Fossils can be found along the stream bed, although some are of poor quality, and along the cliffs to the side of the beach the rock formations are revealed as vertical beds. The evidence of early human habitation consists of many flint microliths from the Mesolithic and Neolithic ages, housed in local museums. The cromlech known as the King's Quoit is south of Manorbier bay and beach.

Later evidence points to occupation of The Dak with the finding of a perforated mace head as well as Bronze Age burial mounds on the Ridgeway. Fortifications also seem to have been prominent including an Iron Age enclosure near Manorbier station and the site of a multivallate, meaning multiple ditches, promontory fort at Old Castle Head where there are remains of hut platforms within the ditches. A well-restored lime kiln is in Mud Lane behind the castle. To the east of Manorbier, on the side of the road to Lydstep, is an area of strip lynchets dating to early Anglo Saxon times and perhaps as early as the Bronze Age.

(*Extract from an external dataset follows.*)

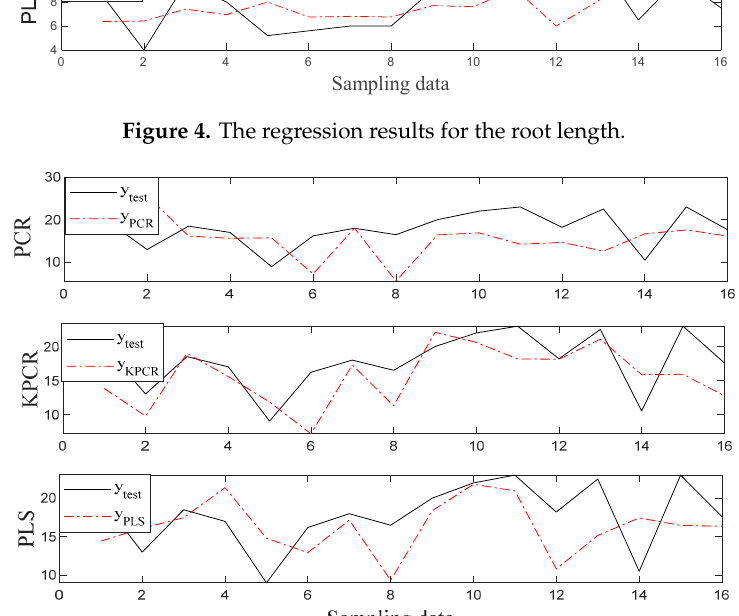
Figure 5. The regression results for the seedling length.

The Norman knight Odo de Barri was granted the lands of Manorbier, Penally and Begelly in gratitude for his military help in conquering Pembrokeshire after 1103. The first Manorbier Castle was motte and bailey style, with the stone walls being added in the next century by later Normans.

St James's parish church dates from the 12th century and is a Grade I listed building. A large number of other buildings and structures in the parish are listed.

In late August 1908, the writer Virginia Woolf stayed in Manorbier, during which she worked on her first novel The Voyage Out. Woolf, who visited the village by herself, stayed at Sea View cottage.

From 1933 to 1 September 1946, a mixed civil and military airfield was operational. During World War II it was a Royal Air Force airfield, RAF Manorbier. The site is now a firing range employed by the Royal Artillery as a testing range for high-velocity missiles.

== Notable people ==
- Giraldus Cambrensis (ca. 1146 – ca. 1223), also known as Gerald of Wales, a Cambro-Norman priest, historian and son of William de Barri, was born in the village and called it "the pleasantest place in Wales".

==Railway==
Manorbier railway station on the Pembroke Dock branch of the West Wales Line is operated by Transport for Wales Rail, who also manage the station. Trains stop here on request every two hours in each direction, westwards to and eastwards to , , and .

==Sports==
Manorbier is home to Manorbier United FC, which plays in the Pembrokeshire League. They played in the league from 1970 until folding partway through the 2017–18 season, but were reformed in 2024 and rejoined the league.

In the 2009–10 season Manorbier Ladies FC competed in the Welsh Premier Women's League. Angharad James-Turner formerly played for the club.

==Twinning==
Manorbier is twinned with Vernou-la-Celle-sur-Seine, France.